Now, I don’t know how many moms out there are burp cloth picky, but I am. I didn’t have to buy any for my daughter thanks to all the generous showers thrown for me, but I received loads of cloths in a variety of brands and materials. And I used them (gratefully). But there were none that I loved. They were either too thin, too short, or too thick without being absorbent. I was reminded of this as I faced the boy-print selection at the store. That’s when I turned to Brent and said, “I bet I can make my own,” with which he replied, “I bet you could, too.”

So that’s what I did.

The Process:

Now, I wish I was creative enough and patient enough to create my own sewing patterns/templates, but I lack in both of those areas. So off to the internet I went. There are a ton of tutorials, but this is the one I found most appealing.

DIY Burp Cloth Tutorial

I didn’t follow all of her instructions. Changes are noted after the pictures.

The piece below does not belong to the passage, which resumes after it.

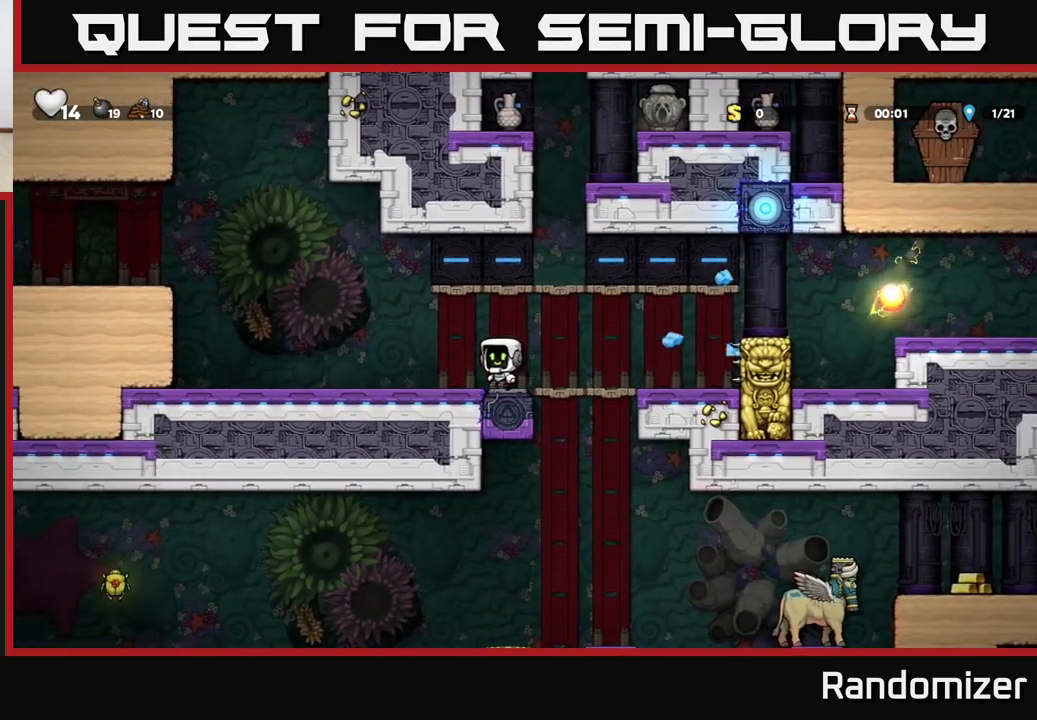
{"buttons": [], "left_stick": "right", "events": [[150, "left_stick", "left"], [200, "A", "down"], [433, "left_stick", "right"], [483, "A", "up"]]}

Unfortunately, I didn’t take pictures during the process because I hadn’t planned on posting anything about it, but here are some of my finished product (Please excuse the wrinkles. They’ve been rolled up for a week)

Materials used:

  • Nursery flannel for the top and terry for the bottom.
  • I wanted something super absorbent (I want to clean up huge messes/spills if necessary), and going with a calico cotton print for the top didn’t seem absorbent at all to me. I will always carry a few of these along in my diaper bag.
  • I bought 2/3 yard of three different flannel prints and 2 yards of terry at JoAnn’s. The flannel was on sale and I used a 40% off for the terry, totaling a bill less than $20.


  • I laundered all materials and used my rotary cutter to cut strips of fabric (22” x 10”). However, I found myself trying to be too precise when measuring and it felt like it took me FOREVER to cut out each piece! Next time I will definitely make a template out of poster board and just use my fabric scissors.

Technical issues:

  • Because sewing flannel and terry together can be a lot for a machine to handle, I found I needed to move my stitch length up from a “2” to a “3.” The bobbin kept ruffling underneath the fabric when the stitch was too short. After the adjustment, it was clear sailing.
  • Terry is a messy fabric to work with. Be prepared to find small balls of fuzz all over yourself and your workspace by the time you are done.


  • With the materials I bought, I was able to make 12, 21”x9” burp cloths with some leftover flannel that I will most likely use to make a few bibs.

Level of difficulty:

  • Super easy, beginner level.

Would I do this again?


  • I’m not going to lie, I got bored of sewing squares together, and the fabric was messy. However, I LOVE the finish product, so I’ll say it was worth it. I would make these again as a shower gift, maybe in a set of 4, but I doubt I would do 12 at one time.